Helge Meeuw

Personal information
- Full name: Helge Folkert Meeuw
- Nationality: Germany
- Born: 29 August 1984 (age 42) Wiesbaden, Hesse, West Germany
- Height: 1.77 m (5 ft 10 in)
- Weight: 74 kg (163 lb)

Sport
- Sport: Swimming
- Strokes: Butterfly, Backstroke

Medal record
Men's swimming
Representing Germany
Olympic Games
| Silver medal – second place | 2004 Athens | 4×100 m medley |
World Championships (LC)
| Silver medal – second place | 2009 Rome | 100 m backstroke |
| Silver medal – second place | 2009 Rome | 4×100 m medley |
| Bronze medal – third place | 2003 Barcelona | 4×200 m freestyle |
| Bronze medal – third place | 2011 Shanghai | 4×100 m medley |
World Championships (SC)
| Bronze medal – third place | 2006 Shanghai | 50 m backstroke |
| Bronze medal – third place | 2006 Shanghai | 100 m backstroke |
European Championships (LC)

[Stored data]
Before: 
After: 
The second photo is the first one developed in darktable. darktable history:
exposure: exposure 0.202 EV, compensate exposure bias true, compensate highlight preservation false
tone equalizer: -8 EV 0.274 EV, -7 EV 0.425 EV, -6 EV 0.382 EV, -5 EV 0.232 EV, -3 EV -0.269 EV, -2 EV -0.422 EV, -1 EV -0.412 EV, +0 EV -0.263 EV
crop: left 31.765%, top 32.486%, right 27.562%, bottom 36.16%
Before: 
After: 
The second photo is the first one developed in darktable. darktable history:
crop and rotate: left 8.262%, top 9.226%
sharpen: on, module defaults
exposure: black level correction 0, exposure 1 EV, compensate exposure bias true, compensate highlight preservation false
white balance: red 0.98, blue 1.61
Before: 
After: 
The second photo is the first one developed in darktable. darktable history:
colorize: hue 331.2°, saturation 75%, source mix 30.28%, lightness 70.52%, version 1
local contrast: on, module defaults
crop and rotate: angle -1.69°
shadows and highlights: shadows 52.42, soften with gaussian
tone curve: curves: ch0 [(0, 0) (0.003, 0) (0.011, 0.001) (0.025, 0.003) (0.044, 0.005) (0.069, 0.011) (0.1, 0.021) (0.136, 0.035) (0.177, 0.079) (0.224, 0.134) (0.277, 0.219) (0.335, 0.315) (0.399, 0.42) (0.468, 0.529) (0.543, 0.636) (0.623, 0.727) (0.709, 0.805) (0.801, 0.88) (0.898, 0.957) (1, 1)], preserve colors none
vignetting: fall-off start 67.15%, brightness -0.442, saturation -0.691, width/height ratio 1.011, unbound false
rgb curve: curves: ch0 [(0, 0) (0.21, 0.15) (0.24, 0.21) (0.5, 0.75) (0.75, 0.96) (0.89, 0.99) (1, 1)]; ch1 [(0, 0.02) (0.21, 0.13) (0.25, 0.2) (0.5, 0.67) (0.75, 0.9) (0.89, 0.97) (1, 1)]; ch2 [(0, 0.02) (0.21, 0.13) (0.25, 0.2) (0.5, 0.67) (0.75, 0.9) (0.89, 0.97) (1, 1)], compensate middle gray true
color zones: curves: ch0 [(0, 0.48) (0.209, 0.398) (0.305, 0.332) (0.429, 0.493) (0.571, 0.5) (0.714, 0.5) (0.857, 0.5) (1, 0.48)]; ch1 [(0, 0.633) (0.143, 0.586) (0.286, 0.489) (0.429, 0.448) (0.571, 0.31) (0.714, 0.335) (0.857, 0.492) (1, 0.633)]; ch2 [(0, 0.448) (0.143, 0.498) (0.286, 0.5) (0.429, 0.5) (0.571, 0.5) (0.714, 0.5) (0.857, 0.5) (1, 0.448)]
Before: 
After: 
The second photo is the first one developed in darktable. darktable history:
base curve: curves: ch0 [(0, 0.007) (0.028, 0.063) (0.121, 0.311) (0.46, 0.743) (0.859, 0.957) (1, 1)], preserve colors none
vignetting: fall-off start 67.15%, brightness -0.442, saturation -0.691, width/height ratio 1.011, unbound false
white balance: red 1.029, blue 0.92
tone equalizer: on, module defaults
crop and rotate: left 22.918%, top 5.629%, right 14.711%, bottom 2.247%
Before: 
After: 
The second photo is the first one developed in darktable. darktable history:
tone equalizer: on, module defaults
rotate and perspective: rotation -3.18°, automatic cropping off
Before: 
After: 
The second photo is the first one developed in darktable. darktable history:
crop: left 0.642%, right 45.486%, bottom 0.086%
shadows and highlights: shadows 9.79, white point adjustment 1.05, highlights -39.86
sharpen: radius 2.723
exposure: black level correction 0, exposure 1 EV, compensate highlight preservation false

Problem statement:
Using the Helge Meeuw profile, answer the following:
(a) In what city was he born?
(b) Which strokes are listed for him?
(c) At which Olympic Games did he win a medal, and in what event?

Your response:
(a) Wiesbaden, Hesse, West Germany
(b) Butterfly and backstroke
(c) 2004 Athens, in the 4×100 m medley (silver)